▸ Directions for this task
Your copy should match the entries exactly, with the pictures left out.

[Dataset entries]
***

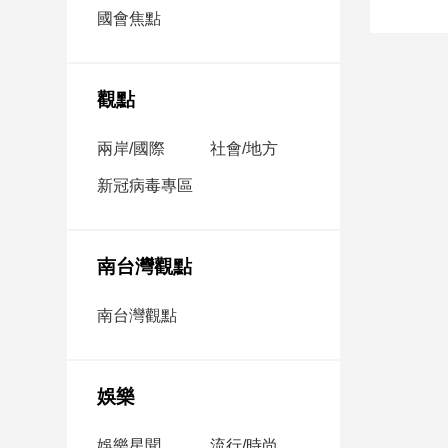
市
國會焦點
房
地
產
觀點
兩岸/國際
社會/地方
品
觀
新冠病毒專區
點
政
治
南台灣觀點
政
南台灣觀點
治
焦
點
娛樂
品
觀
點
娛樂星聞
流行/時尚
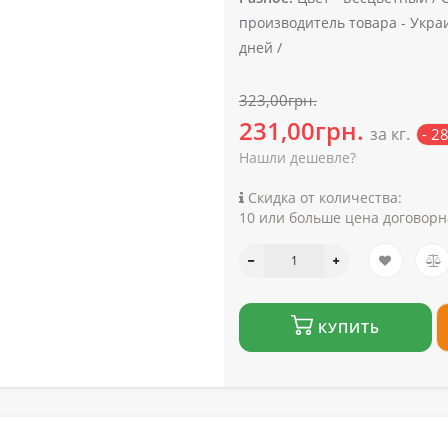
производитель товара -
Укра
дней /
323,00грн.
231,00грн.
за кг.
- 2
Нашли дешевле?
Скидка от количества:
10 или больше цена договорн
КУПИТЬ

***

▸ Answer section
市
國會焦點
房
地
產
觀點
兩岸/國際
社會/地方
品
觀
新冠病毒專區
點
政
治
南台灣觀點
政
南台灣觀點
治
焦
點
娛樂
品
觀
點
娛樂星聞
流行/時尚
производитель товара -
Укра
дней /
323,00грн.
231,00грн.
за кг.
- 2
Нашли дешевле?
Скидка от количества:
10 или больше цена договорн
КУПИТЬ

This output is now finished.